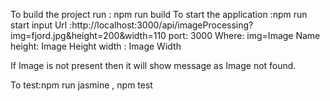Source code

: To build the project run : npm run build
To start the application :npm run start
input Url :http://localhost:3000/api/imageProcessing?img=fjord.jpg&height=200&width=110
port: 3000
Where: img=Image Name
height: Image Height
width : Image Width

If Image is not present then it will show message as Image not found.

To test:npm run jasmine ,
        npm test

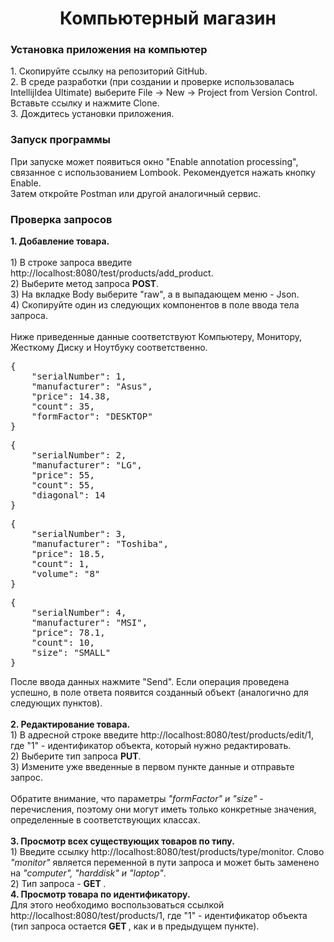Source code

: <h1 style="text-align: center;">Компьютерный магазин</h1>

<h3>Установка приложения на компьютер</h3>
1. Скопируйте ссылку на репозиторий GitHub. <br>
2. В среде разработки (при создании и проверке использовалась IntellijIdea Ultimate) выберите File -> New -> Project from Version Control. Вставьте ссылку и нажмите Clone.<br>
3. Дождитесь установки приложения. <br>

<h3>Запуск программы</h3>
При запуске может появиться окно "Enable annotation processing", связанное с использованием Lombook. Рекомендуется нажать кнопку Enable.
<br>
Затем откройте Postman или другой аналогичный сервис. 

<h3>Проверка запросов</h3>
<b>1. Добавление товара. <br></b> <br>
1) В строке запроса введите http://localhost:8080/test/products/add_product.<br>
2) Выберите метод запроса <b>POST</b>.<br>
3) На вкладке Body выберите "raw", а в выпадающем меню - Json. <br>
4) Скопируйте один из следующих компонентов в поле ввода тела запроса. <br>
<br>
Ниже приведенные данные соответствуют Компьютеру, Монитору, Жесткому Диску и Ноутбуку соответственно. 
<pre>
{
    "serialNumber": 1,
    "manufacturer": "Asus", 
    "price": 14.38,
    "count": 35,
    "formFactor": "DESKTOP"
}
</pre>
<pre>
{
    "serialNumber": 2,
    "manufacturer": "LG", 
    "price": 55,
    "count": 55,
    "diagonal": 14
}</pre>
<pre>
{
    "serialNumber": 3,
    "manufacturer": "Toshiba", 
    "price": 18.5,
    "count": 1,
    "volume": "8"
}</pre>
<pre>
{
    "serialNumber": 4,
    "manufacturer": "MSI", 
    "price": 78.1,
    "count": 10,
    "size": "SMALL"
}
</pre>
После ввода данных нажмите "Send". Если операция проведена успешно, в поле ответа появится созданный объект (аналогично для следующих пунктов).
<br><br><b>2. Редактирование товара. <br></b>
1) В адресной строке введите http://localhost:8080/test/products/edit/1, где "1" - идентификатор объекта, который нужно редактировать.<br>
2) Выберите тип запроса <b>PUT</b>.<br>
3) Измените уже введенные в первом пункте данные и отправьте запрос. <br>
<br>
Обратите внимание, что параметры <i>"formFactor" и "size"</i> - перечисления, поэтому они могут иметь только конкретные значения, определенные в соответствующих классах. 
<br><br><b>3. Просмотр всех существующих товаров по типу. <br></b>
1) Введите ссылку http://localhost:8080/test/products/type/monitor. Слово <i>"monitor"</i> является переменной в пути запроса и может быть заменено на <i>"computer", "harddisk" и "laptop"</i>.<br>
2) Тип запроса - <b> GET </b>.
<br>
<b>4. Просмотр товара по идентификатору. <br></b>
Для этого необходимо воспользоваться ссылкой http://localhost:8080/test/products/1, где "1" - идентификатор объекта (тип запроса остается <b> GET </b>, как и в предыдущем пункте). 
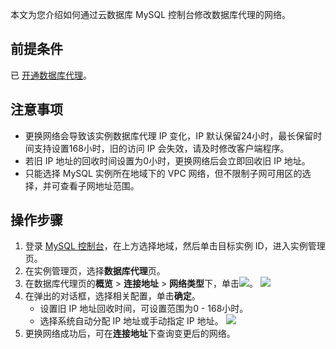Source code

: 本文为您介绍如何通过云数据库 MySQL 控制台修改数据库代理的网络。

## 前提条件
已 [开通数据库代理](https://cloud.tencent.com/document/product/236/54653)。

## 注意事项
- 更换网络会导致该实例数据库代理 IP 变化，IP 默认保留24小时，最长保留时间支持设置168小时，旧的访问 IP 会失效，请及时修改客户端程序。
- 若旧 IP 地址的回收时间设置为0小时，更换网络后会立即回收旧 IP 地址。
- 只能选择 MySQL 实例所在地域下的 VPC 网络，但不限制子网可用区的选择，并可查看子网地址范围。

## 操作步骤
1. 登录 [MySQL 控制台](https://console.cloud.tencent.com/cdb)，在上方选择地域，然后单击目标实例 ID，进入实例管理页。
2. 在实例管理页，选择**数据库代理**页。
3. 在数据库代理页的**概览** > **连接地址** > **网络类型**下，单击![](https://qcloudimg.tencent-cloud.cn/raw/0286958e4f0522141375f4080708ceec.png)。
![](https://qcloudimg.tencent-cloud.cn/raw/816918bf8da787830a3e180947887adf.png)
4. 在弹出的对话框，选择相关配置，单击**确定**。
   - 设置旧 IP 地址回收时间，可设置范围为0 - 168小时。
   - 选择系统自动分配 IP 地址或手动指定 IP 地址。
![](https://qcloudimg.tencent-cloud.cn/raw/c05866ef8e6e4948d2a30be2847a238e.png)
5. 更换网络成功后，可在**连接地址**下查询变更后的网络。

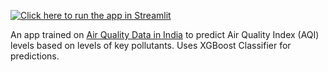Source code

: [![Click here to run the app in Streamlit](https://static.streamlit.io/badges/streamlit_badge_black_white.svg)](https://aqi-predictor-app.streamlit.app/)

An app trained on [Air Quality Data in India](https://www.kaggle.com/datasets/rohanrao/air-quality-data-in-india) to predict Air Quality Index (AQI) levels based on levels of key pollutants. Uses XGBoost Classifier for predictions.
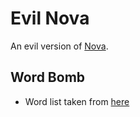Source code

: # Evil Nova
An evil version of [Nova](https://github.com/Lilac-Rose/nova).

## Word Bomb
- Word list taken from [here](https://github.com/dwyl/english-words/blob/master/words_alpha.txt)
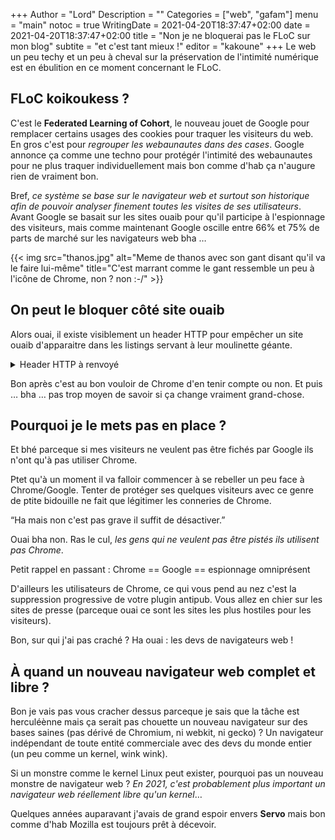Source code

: +++
Author = "Lord"
Description = ""
Categories = ["web", "gafam"]
menu = "main"
notoc = true
WritingDate = 2021-04-20T18:37:47+02:00
date = 2021-04-20T18:37:47+02:00
title = "Non je ne bloquerai pas le FLoC sur mon blog"
subtite = "et c'est tant mieux !"
editor = "kakoune"
+++
Le web un peu techy et un peu à cheval sur la préservation de l'intimité numérique est en ébulition en ce moment concernant le FLoC.

## FLoC koikoukess ?
C'est le **Federated Learning of Cohort**, le nouveau jouet de Google pour remplacer certains usages des cookies pour traquer les visiteurs du web.
En gros c'est pour *regrouper les webaunautes dans des cases*.
Google annonce ça comme une techno pour protégér l'intimité des webaunautes pour ne plus traquer individuellement mais bon comme d'hab ça n'augure rien de vraiment bon.

Bref, *ce système se base sur le navigateur web et surtout son historique afin de pouvoir analyser finement toutes les visites de ses utilisateurs*.
Avant Google se basait sur les sites ouaib pour qu'il participe à l'espionnage des visiteurs, mais comme maintenant Google oscille entre 66% et 75% de parts de marché sur les navigateurs web bha …

{{< img src="thanos.jpg" alt="Meme de thanos avec son gant disant qu'il va le faire lui-même" title="C'est marrant comme le gant ressemble un peu à l'icône de Chrome, non ? non :-/" >}}

## On peut le bloquer côté site ouaib
Alors ouai, il existe visiblement un header HTTP pour empêcher un site ouaib d'apparaitre dans les listings servant à leur moulinette géante.

<details><summary>Header HTTP à renvoyé</summary>

Permissions-Policy: interest-cohort=()

</details>

Bon après c'est au bon vouloir de Chrome d'en tenir compte ou non.
Et puis … bha … pas trop moyen de savoir si ça change vraiment grand-chose.

## Pourquoi je le mets pas en place ?
Et bhé parceque si mes visiteurs ne veulent pas être fichés par Google ils n'ont qu'à pas utiliser Chrome.

Ptet qu'à un moment il va falloir commencer à se rebeller un peu face à Chrome/Google.
Tenter de protéger ses quelques visiteurs avec ce genre de ptite bidouille ne fait que légitimer les conneries de Chrome.

“Ha mais non c'est pas grave il suffit de désactiver.”

Ouai bha non.
Ras le cul, *les gens qui ne veulent pas être pistés ils utilisent pas Chrome*.

Petit rappel en passant : Chrome == Google == espionnage omniprésent

D'ailleurs les utilisateurs de Chrome, ce qui vous pend au nez c'est la suppression progressive de votre plugin antipub.
Vous allez en chier sur les sites de presse (parceque ouai ce sont les sites les plus hostiles pour les visiteurs).

Bon, sur qui j'ai pas craché ?
Ha ouai : les devs de navigateurs web !

## À quand un nouveau navigateur web complet et libre ?
Bon je vais pas vous cracher dessus parceque je sais que la tâche est herculéènne mais ça serait pas chouette un nouveau navigateur sur des bases saines (pas dérivé de Chromium, ni webkit, ni gecko) ?
Un navigateur indépendant de toute entité commerciale avec des devs du monde entier (un peu comme un kernel, wink wink).

Si un monstre comme le kernel Linux peut exister, pourquoi pas un nouveau monstre de navigateur web ?
*En 2021, c'est probablement plus important un navigateur web réellement libre qu'un kernel*…

Quelques années auparavant j'avais de grand espoir envers **Servo** mais bon comme d'hab Mozilla est toujours prêt à décevoir.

######

• Task item
Only the lines above starting at the one containing "## On peut le bloquer côté site ouaib" and ending at the one containing "<details><summary>Header HTTP à", both included, are to be returned, exactly as they read.

• Result of the task
## On peut le bloquer côté site ouaib
Alors ouai, il existe visiblement un header HTTP pour empêcher un site ouaib d'apparaitre dans les listings servant à leur moulinette géante.

<details><summary>Header HTTP à renvoyé</summary>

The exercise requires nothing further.